**** Given information

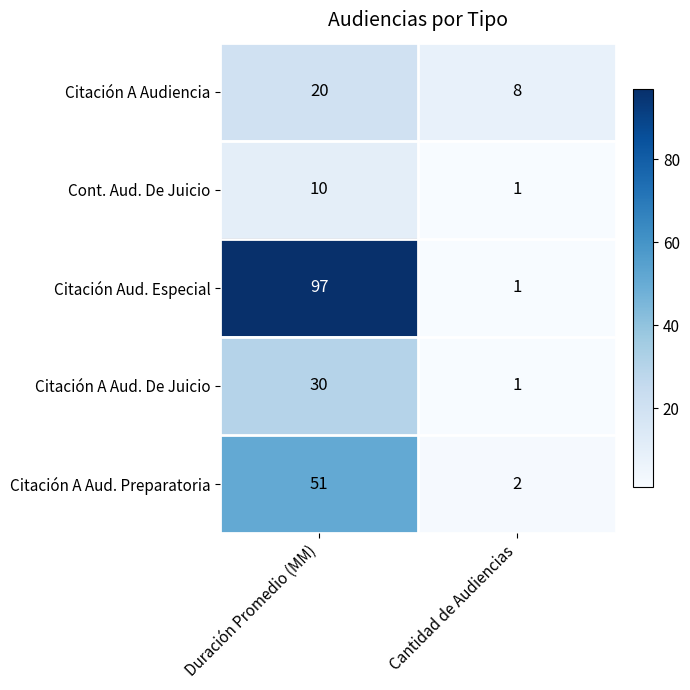

Reading left to right, extract all data points from this chart.

Citación A Audiencia: 20	8
Cont. Aud. De Juicio: 10	1
Citación Aud. Especial: 97	1
Citación A Aud. De Juicio: 30	1
Citación A Aud. Preparatoria: 51	2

********

### Aim of the exercise:
Reproduce all of the data above word for word, leaving out the pictures.

### Your response:
Reading left to right, extract all data points from this chart.

Citación A Audiencia: 20	8
Cont. Aud. De Juicio: 10	1
Citación Aud. Especial: 97	1
Citación A Aud. De Juicio: 30	1
Citación A Aud. Preparatoria: 51	2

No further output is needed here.